威力は高い罠だが、問題がアレ過ぎて、使い物にならん。

やっぱりこの罠は今後封印だな……


「……か、勝ったのですか……?」


エメラルドが、呆然と呟く。


「何だかしっくり来ない終わり方じゃな……?」


マリアも小首を傾げ。


だが、俺は勝利の余韻に浸る事はできなかった。


--


夜。


人心地ついた顔でくっついてくるエメラルド。

俺の険しい顔を見て、きょとんとして、


「どうしたのですか、ホダカ。何か悩み事でもあるのでしょうか?」


「ああ、今日の、パイロとの事でな」


「厳しい相手じゃったが……何とか倒せたのじゃ。

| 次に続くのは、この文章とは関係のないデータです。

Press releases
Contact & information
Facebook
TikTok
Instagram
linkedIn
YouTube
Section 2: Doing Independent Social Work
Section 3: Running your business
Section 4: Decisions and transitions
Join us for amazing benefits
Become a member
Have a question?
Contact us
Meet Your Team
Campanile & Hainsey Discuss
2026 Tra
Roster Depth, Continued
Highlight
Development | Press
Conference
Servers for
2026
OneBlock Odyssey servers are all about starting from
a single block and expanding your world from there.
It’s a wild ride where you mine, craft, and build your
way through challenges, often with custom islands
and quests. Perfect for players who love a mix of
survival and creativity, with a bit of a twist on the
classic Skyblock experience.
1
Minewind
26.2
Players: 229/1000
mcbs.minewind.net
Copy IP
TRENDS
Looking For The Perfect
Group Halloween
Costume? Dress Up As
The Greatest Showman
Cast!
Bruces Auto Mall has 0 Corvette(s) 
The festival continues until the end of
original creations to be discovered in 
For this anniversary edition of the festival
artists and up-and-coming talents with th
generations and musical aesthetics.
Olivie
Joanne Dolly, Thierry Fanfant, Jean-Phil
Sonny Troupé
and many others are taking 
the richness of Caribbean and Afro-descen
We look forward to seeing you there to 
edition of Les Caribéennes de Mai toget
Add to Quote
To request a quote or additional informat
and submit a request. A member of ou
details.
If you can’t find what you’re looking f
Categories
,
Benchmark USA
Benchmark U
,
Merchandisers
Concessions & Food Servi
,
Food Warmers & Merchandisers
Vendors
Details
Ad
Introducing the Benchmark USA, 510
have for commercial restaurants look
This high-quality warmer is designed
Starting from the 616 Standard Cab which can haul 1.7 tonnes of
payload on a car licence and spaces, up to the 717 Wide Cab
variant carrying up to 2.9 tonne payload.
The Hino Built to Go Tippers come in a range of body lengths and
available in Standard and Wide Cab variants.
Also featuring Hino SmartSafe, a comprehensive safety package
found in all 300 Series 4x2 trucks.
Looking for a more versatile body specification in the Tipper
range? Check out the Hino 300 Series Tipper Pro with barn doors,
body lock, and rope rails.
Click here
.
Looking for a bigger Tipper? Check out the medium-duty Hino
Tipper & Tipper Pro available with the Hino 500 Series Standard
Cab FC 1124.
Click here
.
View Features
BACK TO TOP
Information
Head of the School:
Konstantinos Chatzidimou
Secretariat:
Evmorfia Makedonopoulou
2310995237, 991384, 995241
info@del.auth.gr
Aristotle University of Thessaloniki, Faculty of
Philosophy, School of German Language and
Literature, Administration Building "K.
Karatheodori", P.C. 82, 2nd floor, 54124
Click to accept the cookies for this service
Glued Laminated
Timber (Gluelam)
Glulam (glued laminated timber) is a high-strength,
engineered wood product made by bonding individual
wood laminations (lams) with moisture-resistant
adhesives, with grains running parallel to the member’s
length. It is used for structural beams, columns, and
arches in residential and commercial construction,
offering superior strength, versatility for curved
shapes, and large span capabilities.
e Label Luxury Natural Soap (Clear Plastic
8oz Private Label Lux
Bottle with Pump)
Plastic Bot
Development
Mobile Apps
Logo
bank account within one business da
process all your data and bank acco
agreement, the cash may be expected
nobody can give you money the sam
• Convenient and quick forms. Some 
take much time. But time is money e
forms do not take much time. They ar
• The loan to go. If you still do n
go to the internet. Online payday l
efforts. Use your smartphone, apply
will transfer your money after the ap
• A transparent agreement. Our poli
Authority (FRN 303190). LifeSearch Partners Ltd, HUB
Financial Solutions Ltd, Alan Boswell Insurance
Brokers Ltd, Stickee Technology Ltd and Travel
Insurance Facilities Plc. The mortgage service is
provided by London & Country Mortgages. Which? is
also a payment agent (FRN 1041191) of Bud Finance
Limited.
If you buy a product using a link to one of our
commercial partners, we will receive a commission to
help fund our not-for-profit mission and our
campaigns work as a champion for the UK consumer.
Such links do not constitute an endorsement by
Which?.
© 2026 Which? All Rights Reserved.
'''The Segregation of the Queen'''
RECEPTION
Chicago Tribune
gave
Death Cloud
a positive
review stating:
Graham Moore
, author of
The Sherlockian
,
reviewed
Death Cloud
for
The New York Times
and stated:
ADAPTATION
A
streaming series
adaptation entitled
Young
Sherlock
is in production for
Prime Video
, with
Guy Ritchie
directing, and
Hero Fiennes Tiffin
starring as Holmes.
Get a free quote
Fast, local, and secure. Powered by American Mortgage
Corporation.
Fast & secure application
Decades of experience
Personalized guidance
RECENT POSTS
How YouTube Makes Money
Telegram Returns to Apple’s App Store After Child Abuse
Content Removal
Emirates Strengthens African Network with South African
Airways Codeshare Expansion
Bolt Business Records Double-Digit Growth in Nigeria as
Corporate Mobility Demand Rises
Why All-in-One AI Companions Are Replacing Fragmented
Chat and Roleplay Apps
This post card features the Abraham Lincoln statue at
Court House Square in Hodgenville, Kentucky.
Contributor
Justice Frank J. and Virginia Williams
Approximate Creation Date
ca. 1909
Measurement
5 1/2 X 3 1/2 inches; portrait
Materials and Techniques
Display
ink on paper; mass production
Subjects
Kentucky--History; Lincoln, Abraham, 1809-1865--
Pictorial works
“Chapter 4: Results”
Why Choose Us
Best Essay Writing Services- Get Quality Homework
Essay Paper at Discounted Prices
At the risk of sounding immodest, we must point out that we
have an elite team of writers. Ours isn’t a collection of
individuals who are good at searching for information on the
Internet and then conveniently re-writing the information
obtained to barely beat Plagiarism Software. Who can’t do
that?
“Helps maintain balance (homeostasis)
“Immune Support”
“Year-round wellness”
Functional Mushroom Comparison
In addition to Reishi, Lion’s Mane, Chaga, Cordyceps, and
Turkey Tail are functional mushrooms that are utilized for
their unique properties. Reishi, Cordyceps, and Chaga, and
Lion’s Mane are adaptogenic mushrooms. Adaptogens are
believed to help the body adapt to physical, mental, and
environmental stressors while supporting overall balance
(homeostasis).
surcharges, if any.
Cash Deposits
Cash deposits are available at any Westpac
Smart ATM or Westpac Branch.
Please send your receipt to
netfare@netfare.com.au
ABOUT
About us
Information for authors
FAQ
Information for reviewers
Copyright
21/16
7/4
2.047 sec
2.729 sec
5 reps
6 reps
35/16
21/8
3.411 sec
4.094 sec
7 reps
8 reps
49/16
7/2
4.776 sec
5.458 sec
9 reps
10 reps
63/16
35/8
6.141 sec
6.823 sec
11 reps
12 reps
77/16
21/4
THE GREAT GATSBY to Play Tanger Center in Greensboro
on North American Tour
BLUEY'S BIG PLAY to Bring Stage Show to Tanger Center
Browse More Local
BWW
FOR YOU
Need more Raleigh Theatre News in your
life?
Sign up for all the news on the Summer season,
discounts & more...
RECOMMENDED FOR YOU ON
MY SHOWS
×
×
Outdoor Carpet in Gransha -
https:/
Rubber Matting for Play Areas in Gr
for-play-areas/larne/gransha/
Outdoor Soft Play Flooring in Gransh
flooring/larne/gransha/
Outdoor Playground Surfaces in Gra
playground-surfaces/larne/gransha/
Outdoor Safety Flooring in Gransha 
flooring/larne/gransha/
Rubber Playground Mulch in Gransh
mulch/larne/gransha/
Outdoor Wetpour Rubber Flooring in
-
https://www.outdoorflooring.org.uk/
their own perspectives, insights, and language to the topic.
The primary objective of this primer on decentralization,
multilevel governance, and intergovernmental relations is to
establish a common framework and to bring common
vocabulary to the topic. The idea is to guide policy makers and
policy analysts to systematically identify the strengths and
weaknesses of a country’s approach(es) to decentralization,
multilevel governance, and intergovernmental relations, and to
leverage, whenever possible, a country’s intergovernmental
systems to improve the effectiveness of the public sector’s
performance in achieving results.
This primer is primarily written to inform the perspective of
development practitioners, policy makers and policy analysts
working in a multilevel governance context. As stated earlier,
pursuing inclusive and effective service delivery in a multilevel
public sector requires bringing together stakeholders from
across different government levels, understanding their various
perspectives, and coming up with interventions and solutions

今は少しくらい、気を緩めても良いと思うのじゃ?」


俺はパイロとの戦闘で無力さを痛感して……といった話では無い。


俺は、気付いたんだ。

この世界の理由に。


パイロが言っていた事、あれは本当なんだと思う。


此処は、性悪女神が悲劇を鑑賞する為に作った箱庭。

どうすれば悲劇となるかの実験場。


そして。


いくら悲劇を上演しても、観客がいなければ意味がない。

鑑賞して……そして、それを記憶に留めたまま、日常へと帰り、生きていく。

そんな観客が。


ただ、1つだけパイロが間違っていた事。

安全装置は、パイロでは無い。

パイロは、超える事が可能な壁。


なら、安全装置は誰か。


当然。


7体目の災厄、無力なる弱者ルシファー。


その考えを、エメラルド達に話すと。


「え、ルシファーは大丈夫ですよ」

「そうじゃ、ルシファーは対抗策すら不要な、災厄の中に含めるもおこがましい相手……警戒する必要はないのじゃ」


「だから怪しいんだよ」


そう。

こいつだけ、称号が弱そう。

みんなから弱い、弱い、って言われている。


で、実は最強。

勝利の音楽が流れている状況で、圧倒的な力の前に敗北……うん、実に悲劇的な話だ。


一点だけ解せないのは。


観客として配置された俺は……この名前を知っている。

最強の存在。

名前を聞いただけで警戒するのに……何故、この名前を与えた?


想像はつく。


他の名前は、良く分からない名前……つまり、適当に性悪女神が作った存在だろう。

最後の存在は、正に神魔……他の世界から連れてきた、ゲスト的な存在。

まあ、勝てない。


「ホダカがそう言うのなら……信じます」


エメラルドが真剣な面持ちで言う。


「妾も、当然、信じるのじゃ」


マリア姫も、頷く。


そう、勝利の余韻に浮かれる事など、できない。

残り3枚のカード。

その中に混じった、ジョーカー。


これは。


ジョーカーを引くまで、何とか足掻く……そんなゲーム。